-- Opening Marker --

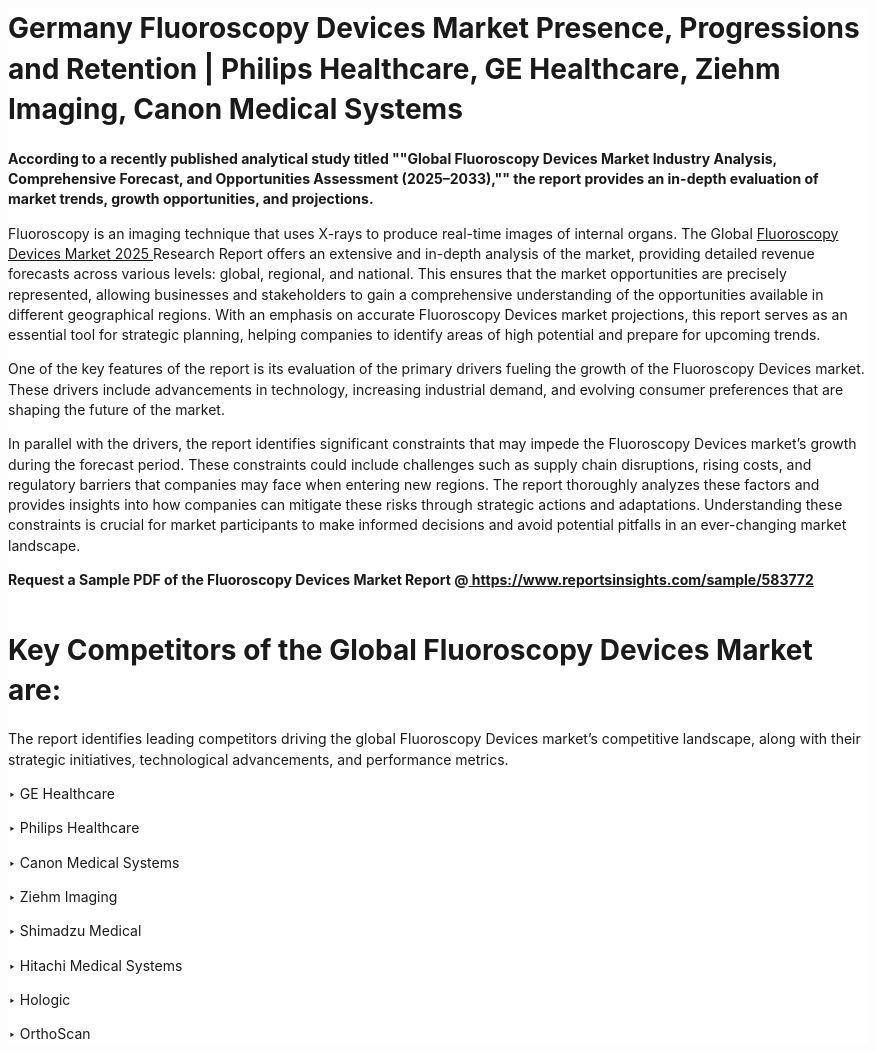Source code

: # Germany Fluoroscopy Devices Market Presence, Progressions and Retention | Philips Healthcare, GE Healthcare,  Ziehm Imaging,  Canon Medical Systems

<strong>According to a recently published analytical study titled ""Global Fluoroscopy Devices Market Industry Analysis, Comprehensive Forecast, and Opportunities Assessment (2025–2033),"" the report provides an in-depth evaluation of market trends, growth opportunities, and projections.</strong>

Fluoroscopy is an imaging technique that uses X-rays to produce real-time images of internal organs. The Global <a href=https://www.reportsinsights.com/sample/583772>Fluoroscopy Devices Market 2025 </a> Research Report offers an extensive and in-depth analysis of the market, providing detailed revenue forecasts across various levels: global, regional, and national. This ensures that the market opportunities are precisely represented, allowing businesses and stakeholders to gain a comprehensive understanding of the opportunities available in different geographical regions. With an emphasis on accurate Fluoroscopy Devices market projections, this report serves as an essential tool for strategic planning, helping companies to identify areas of high potential and prepare for upcoming trends.

One of the key features of the report is its evaluation of the primary drivers fueling the growth of the Fluoroscopy Devices market. These drivers include advancements in technology, increasing industrial demand, and evolving consumer preferences that are shaping the future of the market. 

In parallel with the drivers, the report identifies significant constraints that may impede the Fluoroscopy Devices market’s growth during the forecast period. These constraints could include challenges such as supply chain disruptions, rising costs, and regulatory barriers that companies may face when entering new regions. The report thoroughly analyzes these factors and provides insights into how companies can mitigate these risks through strategic actions and adaptations. Understanding these constraints is crucial for market participants to make informed decisions and avoid potential pitfalls in an ever-changing market landscape.

<strong>Request a Sample PDF of the Fluoroscopy Devices Market Report </strong><strong>@<a href=https://www.reportsinsights.com/sample/583772> https://www.reportsinsights.com/sample/583772</a></strong></font>

# <strong>Key Competitors of the Global Fluoroscopy Devices Market are:</strong>

The report identifies leading competitors driving the global Fluoroscopy Devices market’s competitive landscape, along with their strategic initiatives, technological advancements, and performance metrics.

‣ GE Healthcare

‣ Philips Healthcare

‣ Canon Medical Systems

‣ Ziehm Imaging

‣ Shimadzu Medical

‣ Hitachi Medical Systems

‣ Hologic

‣ OrthoScan
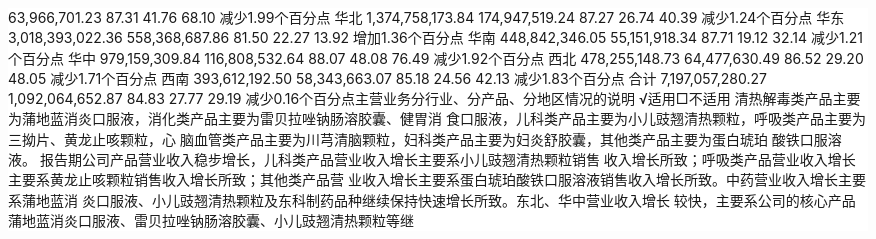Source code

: 63,966,701.23
87.31
41.76
68.10
减少1.99个百分点
华北
1,374,758,173.84
174,947,519.24
87.27
26.74
40.39
减少1.24个百分点
华东
3,018,393,022.36
558,368,687.86
81.50
22.27
13.92
增加1.36个百分点
华南
448,842,346.05
55,151,918.34
87.71
19.12
32.14
减少1.21个百分点
华中
979,159,309.84
116,808,532.64
88.07
48.08
76.49
减少1.92个百分点
西北
478,255,148.73
64,477,630.49
86.52
29.20
48.05
减少1.71个百分点
西南
393,612,192.50
58,343,663.07
85.18
24.56
42.13
减少1.83个百分点
合计
7,197,057,280.27
1,092,064,652.87
84.83
27.77
29.19
减少0.16个百分点主营业务分行业、分产品、分地区情况的说明
√适用□不适用
清热解毒类产品主要为蒲地蓝消炎口服液，消化类产品主要为雷贝拉唑钠肠溶胶囊、健胃消
食口服液，儿科类产品主要为小儿豉翘清热颗粒，呼吸类产品主要为三拗片、黄龙止咳颗粒，心
脑血管类产品主要为川芎清脑颗粒，妇科类产品主要为妇炎舒胶囊，其他类产品主要为蛋白琥珀
酸铁口服溶液。
报告期公司产品营业收入稳步增长，儿科类产品营业收入增长主要系小儿豉翘清热颗粒销售
收入增长所致；呼吸类产品营业收入增长主要系黄龙止咳颗粒销售收入增长所致；其他类产品营
业收入增长主要系蛋白琥珀酸铁口服溶液销售收入增长所致。中药营业收入增长主要系蒲地蓝消
炎口服液、小儿豉翘清热颗粒及东科制药品种继续保持快速增长所致。东北、华中营业收入增长
较快，主要系公司的核心产品蒲地蓝消炎口服液、雷贝拉唑钠肠溶胶囊、小儿豉翘清热颗粒等继
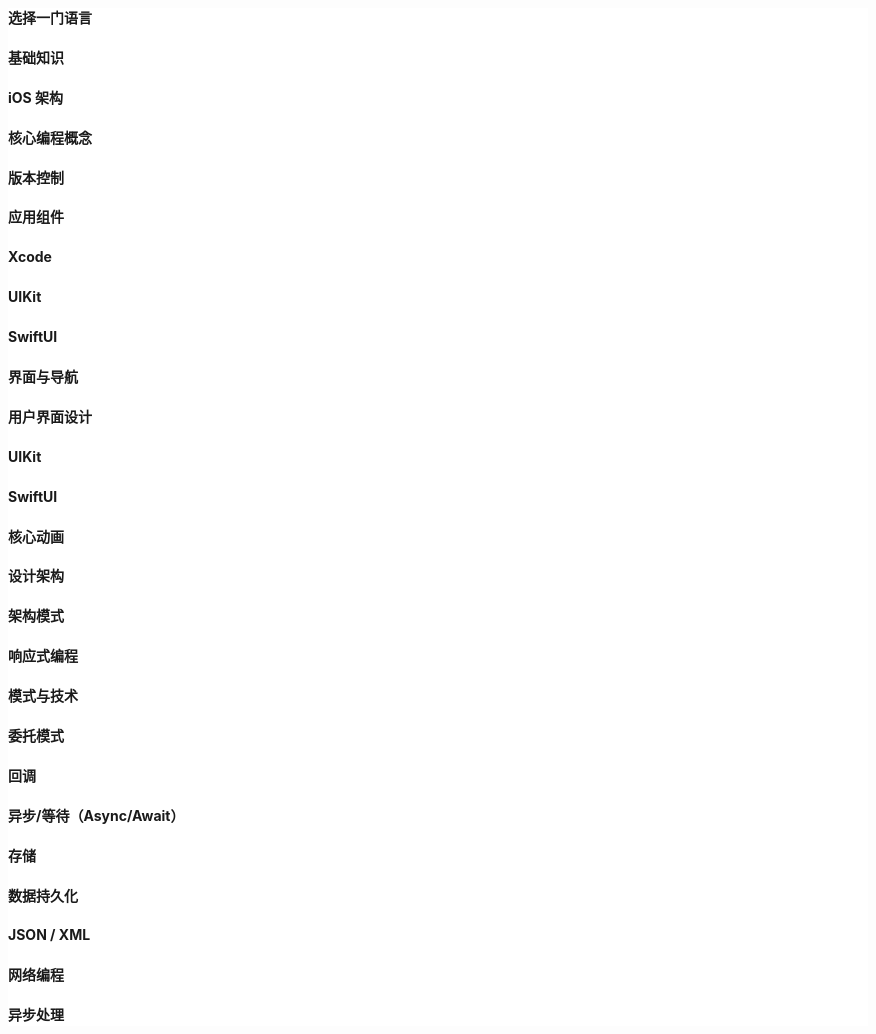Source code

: #### 选择一门语言  

#### 基础知识  

#### iOS 架构  

#### 核心编程概念  

#### 版本控制  

#### 应用组件  

#### Xcode  

#### UIKit  

#### SwiftUI  

#### 界面与导航  

#### 用户界面设计  

#### UIKit  

#### SwiftUI  

#### 核心动画  

#### 设计架构  

#### 架构模式  

#### 响应式编程  

#### 模式与技术  

#### 委托模式  

#### 回调  

#### 异步/等待（Async/Await）  

#### 存储  

#### 数据持久化  

#### JSON / XML  

#### 网络编程  

#### 异步处理  
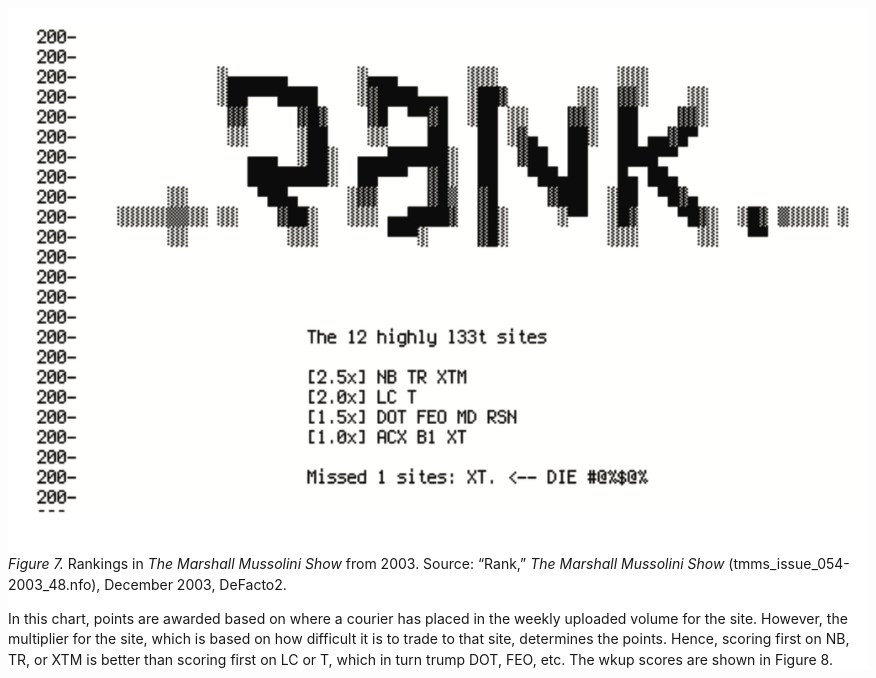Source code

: ![Rankings in The Marshall Mussolini Show from 2003.](./images/fig.7-wkup-intro-2003.png)

<figcaption><i>Figure 7.</i> Rankings in <i>The Marshall Mussolini Show</i> from 2003. Source: “Rank,” <i>The Marshall Mussolini Show</i> (tmms_issue_054-2003_48.nfo), December 2003, DeFacto2.</figcaption>
</figure>

In this chart, points are awarded based on where a courier has placed in the weekly uploaded volume for the site. However, the multiplier for the site, which is based on how difficult it is to trade to that site, determines the points. Hence, scoring first on NB, TR, or XTM is better than scoring first on LC or T, which in turn trump DOT, FEO, etc. The wkup scores are shown in Figure 8.

<figure>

-- Closing Marker --

## What is required:
Search the entries for the word "Rankings" and pick out every line that holds it.

## Exercise solution:
: ![Rankings in The Marshall Mussolini Show from 2003.](./images/fig.7-wkup-intro-2003.png)
<figcaption><i>Figure 7.</i> Rankings in <i>The Marshall Mussolini Show</i> from 2003. Source: “Rank,” <i>The Marshall Mussolini Show</i> (tmms_issue_054-2003_48.nfo), December 2003, DeFacto2.</figcaption>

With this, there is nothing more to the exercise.